What To Do: If a puppy is born alive with his/her intestines exposed, the intestines should immediately be gently covered with a moist, sterile bandage and the puppy should be transported to the veterinarian for surgery to correct the defect. Whether the puppy survives or not is heavily dependent on whether or not other defects are present. If the intestines are exposed but the puppy is otherwise healthy, the puppy can likely go on to live a normal life with no additional complications.

Anencephaly 

Anencephaly is a condition where the brain and/or skull do not develop correctly. Often there is a large part missing. It is not known what causes anencephaly, although it is known to be a problem in the way the nervous system closes during development. This is a similar condition to spina bifida.

               

 

What To Do: This condition is almost always fatal. Often, puppies are stillborn or die very shortly after birth. Very rarely, if the brain is functional and only the skull is affected, it can be surgically repaired.

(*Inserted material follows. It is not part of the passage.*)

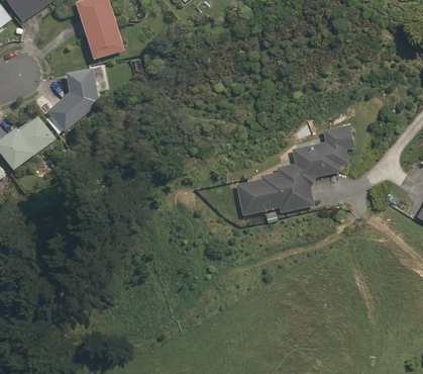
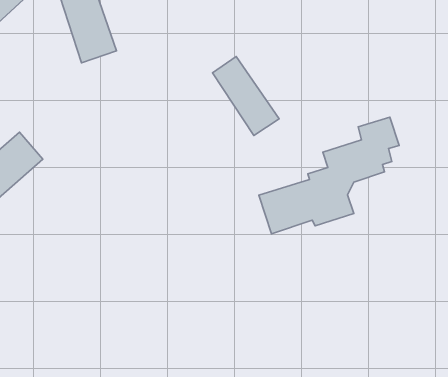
building: none -> [212,56,279,135]
building: [46,66,108,132] -> none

Early placental detachment

The canine placenta contains a compound called biliveridin, which is the color green. When the placenta detaches from the uterus, biliveridin is released, causing the puppy to be coated in a material that looks like dark green mucus. While not technically a fetal abnormality, if this process happens early, the fetus will die and start to be resorbed by the uterus. This can also happen if labor is prolonged and the placenta detaches but the puppy is stuck in the uterus. Depending on the time of fetal death, the fetus can have an appearance ranging from partial breakdown to full mummification (rare).

                 

 

What To Do: Often these puppies are stillborn. Make sure you know what to look for when preparing for your bitch’s labor and how to determine if she needs veterinary intervention.

Miscellaneous Case 

Check out this very rare case where a puppy was born with a second umbilical cord attached to his head! His breeder says that he is doing well! There are also two additional miscellaneous photos here of limb deformities and a puppy who did not have an anus when born (called atresia ani).

 

 

 

 

We hope this article has helped to increase your awareness of possible canine fetal abnormalities. While many of these abnormalities are often fatal, knowing what to do if one of your puppies has these conditions can maximize the health of your litter and hopefully increase your confidence!

5 Responses

  1. Excellent article, Dr. Baltutis! While most pups are born healthy, all breeders should be aware of what abnormalities look like, not be shocked when they occur, and know what to do to help the pups who may be able to live a healthy life with some help from their breeder and veterinarian.

    I am VERY proud of the “Canine Fertility, Reproduction and Neonatal Issues” community of breeders and veterinarians on FB, who shared both their images and stories from when fetal development did not go right. Articles like this are a great help to prepare breeders for when the day comes when we are faced with an abnormal pup, and you have helped to teach us what to do should these things happen.

  2. Outstanding article and well supported information presented.
    I’m looking forward to seeing more continued education.
    We breeders are very lucky to have a wonderful supportive and educational FB group to continue to teach, share, and learn from.